Я дождалась, пока он перепишет и переведет первые две строчки.
— Мои трудности начинаются уже здесь, — хмуро заметил «муж». — Правда, после истории с двумя государственными печатями, подозреваю, что «крылатый зверь» — грифон Кираоса.
— Я
тоже так думаю. А «Меч» — это меч с герба Дор-Марвэна.— У Стратега на гербе всадник! — возразил арданг.
— Это на новом гербе. Отец восстановил Стратегу титул, утерянный пару столетий назад. Но по какому-то старому закону не мог восстановить герб, — серебряный меч на черном фоне.
— Это для меня еще одна новость. Могу побиться об заклад, что и дядя этого не знал, — усмехнувшись, кивнул Ромэр.
— Не удивлюсь. Старый герб почти никто не помнит. Я знаю только потому, что владелец этого герба был мужем моей мамы, — в голосе против воли проявилась горечь. Удивительно, как сложно сдерживать эмоции в разговорах с Ромэром. Помнится, совсем недавно, в Ольфенбахе, разговаривая с различными вельможами, я таких трудностей не испытывала.
— Надеюсь, вы никогда больше не встретитесь. А если свидитесь, то он не сможет навредить.
Прикусив язык, не дала сорваться фразе «Боюсь представить, что он сделает со мной, если поймает» и правдоподобно изобразила уверенность в завтрашнем дне.
— Я тоже на это надеюсь. Но давай вернемся к пророчеству.
— Конечно, — кажется, он хотел еще что-то сказать, но, тряхнув головой, снова посмотрел на стих. Следующие две строчки были записаны и переведены. В особом пояснении они, как и вторая строфа не нуждались.
— Дуб в шаролезских легендах — символ твердости духа, могучей воли. Олицетворение благородства. И символ молодого воина, — пояснила я. — Так что, думаю, теперь сомнений нет. Дуб в этом стихе — ты.
— А ольха, выходит, ты? — вопросительно изогнул бровь Ромэр.
— Выходит, да. Конечно, можно было бы просто сказать, что ольха — женское дерево. Но ольха — это дерево сирот. Помнишь сказание о святой Монике? Ее младенцем нашли под ольхой. Поэтому на приютах изображают ветки ольхи, — я помедлила, но все же решила сказать. — Не знаю, обратил ли ты внимание, когда мы вышли из тайного хода на берег Ольфенбаха…
— Да, над нами росли дуб и ольха, — задумчиво перебил Ромэр. — «И судьбами, как ветками, сплетаясь…».
Он долго молчал, глядя на золотые буквы на стене.
— Знаешь, когда я первый раз пришел сюда, надеялся, что какой-то монах, переписывая пророчество в книгу, ошибся. Потерял строчки, перепутал слова…, - он усмехнулся и добавил извиняющимся тоном: — Потому что стих казался мне бессмысленным. Это удивительное чувство, благоговейный трепет, когда осознаешь, что Витиор действительно предвидел, предсказал и не ошибся. Что образы, запечатленные им, находят нас в настоящей жизни… Как деревья, переплетшие ветви и корни. Поразительно…
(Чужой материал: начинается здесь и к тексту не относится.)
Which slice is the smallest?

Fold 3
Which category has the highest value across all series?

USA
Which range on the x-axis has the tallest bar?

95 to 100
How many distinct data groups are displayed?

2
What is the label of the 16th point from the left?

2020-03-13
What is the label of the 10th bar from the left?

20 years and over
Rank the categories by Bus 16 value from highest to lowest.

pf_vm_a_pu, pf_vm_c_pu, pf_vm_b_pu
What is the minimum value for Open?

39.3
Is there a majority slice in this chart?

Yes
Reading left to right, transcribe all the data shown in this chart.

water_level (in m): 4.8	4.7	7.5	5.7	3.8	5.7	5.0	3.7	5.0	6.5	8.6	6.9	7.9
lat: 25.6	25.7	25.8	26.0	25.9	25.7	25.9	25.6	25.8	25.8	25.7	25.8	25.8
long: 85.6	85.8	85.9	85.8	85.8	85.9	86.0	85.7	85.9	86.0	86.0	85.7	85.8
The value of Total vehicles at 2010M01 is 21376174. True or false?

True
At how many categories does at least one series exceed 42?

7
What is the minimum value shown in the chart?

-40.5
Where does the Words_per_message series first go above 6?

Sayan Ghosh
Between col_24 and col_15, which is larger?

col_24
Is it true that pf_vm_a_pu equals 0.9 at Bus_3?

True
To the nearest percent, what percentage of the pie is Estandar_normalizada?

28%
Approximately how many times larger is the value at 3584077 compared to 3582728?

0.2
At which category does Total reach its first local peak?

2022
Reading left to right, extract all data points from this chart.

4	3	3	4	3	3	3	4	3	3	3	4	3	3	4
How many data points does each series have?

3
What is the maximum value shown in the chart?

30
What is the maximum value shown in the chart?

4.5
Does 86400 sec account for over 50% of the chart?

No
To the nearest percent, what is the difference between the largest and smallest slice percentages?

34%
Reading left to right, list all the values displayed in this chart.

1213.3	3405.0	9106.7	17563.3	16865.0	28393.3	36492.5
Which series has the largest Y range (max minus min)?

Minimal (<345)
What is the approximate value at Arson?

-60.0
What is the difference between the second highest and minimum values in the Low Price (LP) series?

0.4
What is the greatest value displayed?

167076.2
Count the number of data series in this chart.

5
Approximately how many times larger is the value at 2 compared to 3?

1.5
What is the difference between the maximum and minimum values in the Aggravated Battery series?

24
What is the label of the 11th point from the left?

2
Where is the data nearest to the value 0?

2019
— Да, поразительно, — согласилась я. — Но больше всего меня в этой связи радуют последние две строки. Падение Дор-Марвэна и заключение союза с моим братом.
— Как ты понимаешь, к свержению Стратега я приложу все силы, — усмехнулся Ромэр. — И буду рад, если удастся заключить мирный договор с юным Брэмом. Так будет лучше для всех. И для Арданга, и для Шаролеза.
Он был совершенно прав. Нет смысла в еще одной войне. Арданг еще раз сверил стих, написанный на стене, с переписанным текстом.